* WHAT TO WORK ON
Whenever a line in the listing contains "экстренной", copy that line.

======== DATA RECORDS ========

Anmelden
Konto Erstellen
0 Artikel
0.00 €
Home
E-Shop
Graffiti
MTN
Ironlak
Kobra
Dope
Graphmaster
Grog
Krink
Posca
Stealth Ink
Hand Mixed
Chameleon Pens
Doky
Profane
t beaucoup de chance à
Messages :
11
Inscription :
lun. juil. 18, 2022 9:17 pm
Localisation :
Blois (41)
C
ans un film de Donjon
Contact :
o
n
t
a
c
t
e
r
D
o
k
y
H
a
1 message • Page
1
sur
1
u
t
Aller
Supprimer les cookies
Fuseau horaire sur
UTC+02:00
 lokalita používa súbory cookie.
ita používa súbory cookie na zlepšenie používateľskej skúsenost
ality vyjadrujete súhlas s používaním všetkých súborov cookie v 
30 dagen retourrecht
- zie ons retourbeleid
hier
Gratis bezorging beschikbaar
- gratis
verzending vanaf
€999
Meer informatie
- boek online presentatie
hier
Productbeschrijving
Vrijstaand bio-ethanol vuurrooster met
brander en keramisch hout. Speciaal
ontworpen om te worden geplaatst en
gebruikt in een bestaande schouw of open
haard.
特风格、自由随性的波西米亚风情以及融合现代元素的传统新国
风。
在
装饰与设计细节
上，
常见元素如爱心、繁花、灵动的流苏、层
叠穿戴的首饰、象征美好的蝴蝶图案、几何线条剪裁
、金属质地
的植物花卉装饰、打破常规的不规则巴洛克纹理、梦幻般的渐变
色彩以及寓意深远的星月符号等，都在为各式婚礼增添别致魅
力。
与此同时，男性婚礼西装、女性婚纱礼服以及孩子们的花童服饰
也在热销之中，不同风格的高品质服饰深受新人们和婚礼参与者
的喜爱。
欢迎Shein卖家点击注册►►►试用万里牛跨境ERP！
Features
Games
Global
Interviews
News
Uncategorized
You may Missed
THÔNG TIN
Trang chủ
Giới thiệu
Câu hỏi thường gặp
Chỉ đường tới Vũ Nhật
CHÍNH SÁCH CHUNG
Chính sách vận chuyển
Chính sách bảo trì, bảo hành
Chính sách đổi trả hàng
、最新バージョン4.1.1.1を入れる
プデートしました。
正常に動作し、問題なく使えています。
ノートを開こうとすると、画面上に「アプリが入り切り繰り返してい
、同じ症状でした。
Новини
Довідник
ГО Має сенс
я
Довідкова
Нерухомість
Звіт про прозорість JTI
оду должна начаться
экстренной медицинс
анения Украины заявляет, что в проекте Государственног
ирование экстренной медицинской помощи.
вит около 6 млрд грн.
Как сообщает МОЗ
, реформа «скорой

========

* EXPECTED ANSWER
экстренной медицинс
ирование экстренной медицинской помощи.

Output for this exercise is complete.